---------- SELECTED EXTRACT ----------

I have 3 models Category, Make and Variant connected as below
class Category:
title = models.CharField(...
class Make:
title = models.CharField(...
category = models.ForeignKey(Category...
class Variant:
title = models.CharField(...
make = models.ForeignKey(Make....
Since I wanted to show all Categories and details of Make (available or None) for each Category, used a reverse lookup for LEFT OUTER JOIN like this:
which is working fine. However, I am not able to access the variant_set for each Make in the above query from Category model. I tried using prefetch_related but the join is not made as Category model will not know Variant model.
How to access count of variants from Category model for each Make?
I’m not sure I understand exactly what you want in your queryset.
A queryset for Category is going to annotate one value for each row of Category. But what you’ve written leads me to believe that you want all of the related Make objects annotated with the count of Variant related on each.
Are you looking to get all the Make objects for one Category object, with the count of Variant for each Make?
Django automatically creates a related_name using the name of model with the suffix _set. However I am not able to access the child_set of right table (Make model) in the above mentioned query.
I am able to do the same using raw SQL but not through ORM.
select A.title as Category, B.title as Make, count(C.id) as Variants
from Category A left outer join Make B
on
A.id = B.id
left outer join Variant C
on
B.id = C.id
group by A.title, B.title
I am not aware of any means to annotate a reference in a prefetch_related.
However, the issue with your construction as far as the ORM is concerned, is that you’re not showing the case where you have multiple Make for a single Category. (This is a many-to-one relationship, with Make on the “many” side.)
So what do you want to see if Category3 has both Make2 and Make3 related to it? If you want to see two separate rows for Category3, then the ORM is not going to provide a distinct “single-query” solution for you. You will need to issue two queries and join the results yourself. (Note: That’s actually what prefetch_related does. It reduces the number of queries from N+1 to 2, not N+1 to 1.)

----------

▸ **WORK REQUEST 1**: From the Django thread, duplicate the passage that begins at the words "Since I wanted" and stops after the words "Variant for each Make?".
▸ **WORK REQUEST 2**: In the Django thread, why did using prefetch_related fail to make the join?
▸ **WORK REQUEST 3**: Do these statements agree with the Django thread? (a) Make and Category are in a many-to-one relationship, with Make on the "many" side. (b) prefetch_related reduces the number of queries from N+1 to 1. (c) The poster could not get the result with raw SQL.

---------- SUPPLIED MATERIAL ----------

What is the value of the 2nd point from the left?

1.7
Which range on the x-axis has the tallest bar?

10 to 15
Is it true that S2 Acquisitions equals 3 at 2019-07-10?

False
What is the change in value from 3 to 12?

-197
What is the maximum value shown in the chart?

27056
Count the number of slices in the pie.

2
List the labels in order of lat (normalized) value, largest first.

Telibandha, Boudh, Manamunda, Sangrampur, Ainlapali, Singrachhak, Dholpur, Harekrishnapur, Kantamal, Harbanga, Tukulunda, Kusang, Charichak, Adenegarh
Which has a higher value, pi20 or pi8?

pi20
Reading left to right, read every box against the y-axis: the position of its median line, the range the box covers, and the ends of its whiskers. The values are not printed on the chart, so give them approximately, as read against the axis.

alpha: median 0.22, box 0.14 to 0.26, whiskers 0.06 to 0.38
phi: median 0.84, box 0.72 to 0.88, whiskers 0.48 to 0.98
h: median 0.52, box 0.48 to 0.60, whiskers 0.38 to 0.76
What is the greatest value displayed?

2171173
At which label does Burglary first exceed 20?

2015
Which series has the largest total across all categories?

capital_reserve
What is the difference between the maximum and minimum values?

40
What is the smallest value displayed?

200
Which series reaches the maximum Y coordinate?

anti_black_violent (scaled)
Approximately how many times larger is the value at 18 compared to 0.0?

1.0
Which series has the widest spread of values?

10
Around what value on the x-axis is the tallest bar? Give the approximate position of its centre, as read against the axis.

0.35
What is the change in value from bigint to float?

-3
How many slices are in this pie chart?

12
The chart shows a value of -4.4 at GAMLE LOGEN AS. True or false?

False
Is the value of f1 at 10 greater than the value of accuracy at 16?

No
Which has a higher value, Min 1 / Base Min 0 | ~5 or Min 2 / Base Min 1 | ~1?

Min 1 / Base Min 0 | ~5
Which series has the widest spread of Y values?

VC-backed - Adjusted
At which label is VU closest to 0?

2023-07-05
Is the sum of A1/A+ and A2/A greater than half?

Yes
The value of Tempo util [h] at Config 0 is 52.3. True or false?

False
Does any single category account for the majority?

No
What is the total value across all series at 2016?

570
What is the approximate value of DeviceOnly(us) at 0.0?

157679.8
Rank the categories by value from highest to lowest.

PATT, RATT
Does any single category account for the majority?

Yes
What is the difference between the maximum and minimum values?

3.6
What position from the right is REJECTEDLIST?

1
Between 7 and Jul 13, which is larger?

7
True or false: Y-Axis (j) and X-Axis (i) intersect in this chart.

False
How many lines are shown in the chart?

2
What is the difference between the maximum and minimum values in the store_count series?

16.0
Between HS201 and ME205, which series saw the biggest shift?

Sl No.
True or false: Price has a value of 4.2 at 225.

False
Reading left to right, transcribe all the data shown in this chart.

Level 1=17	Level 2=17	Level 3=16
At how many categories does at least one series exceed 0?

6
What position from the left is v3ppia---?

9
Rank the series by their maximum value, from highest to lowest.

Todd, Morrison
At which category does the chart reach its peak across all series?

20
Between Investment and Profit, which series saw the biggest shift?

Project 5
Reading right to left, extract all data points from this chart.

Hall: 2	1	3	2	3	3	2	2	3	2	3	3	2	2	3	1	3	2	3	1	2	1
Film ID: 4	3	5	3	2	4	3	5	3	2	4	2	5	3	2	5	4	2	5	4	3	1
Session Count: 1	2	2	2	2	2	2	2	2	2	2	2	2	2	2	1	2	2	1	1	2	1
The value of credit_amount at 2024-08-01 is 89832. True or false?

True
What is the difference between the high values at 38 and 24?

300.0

----------

▸ **WRITTEN RESPONSE 1**:
Since I wanted to show all Categories and details of Make (available or None) for each Category, used a reverse lookup for LEFT OUTER JOIN like this:
which is working fine. However, I am not able to access the variant_set for each Make in the above query from Category model. I tried using prefetch_related but the join is not made as Category model will not know Variant model.
How to access count of variants from Category model for each Make?
I’m not sure I understand exactly what you want in your queryset.
A queryset for Category is going to annotate one value for each row of Category. But what you’ve written leads me to believe that you want all of the related Make objects annotated with the count of Variant related on each.
Are you looking to get all the Make objects for one Category object, with the count of Variant for each Make?

▸ **WRITTEN RESPONSE 2**: The join was not made because the Category model does not know about the Variant model.

▸ **WRITTEN RESPONSE 3**:
(a) Yes: "This is a many-to-one relationship, with Make on the “many” side."
(b) No: "It reduces the number of queries from N+1 to 2, not N+1 to 1."
(c) No: "I am able to do the same using raw SQL but not through ORM."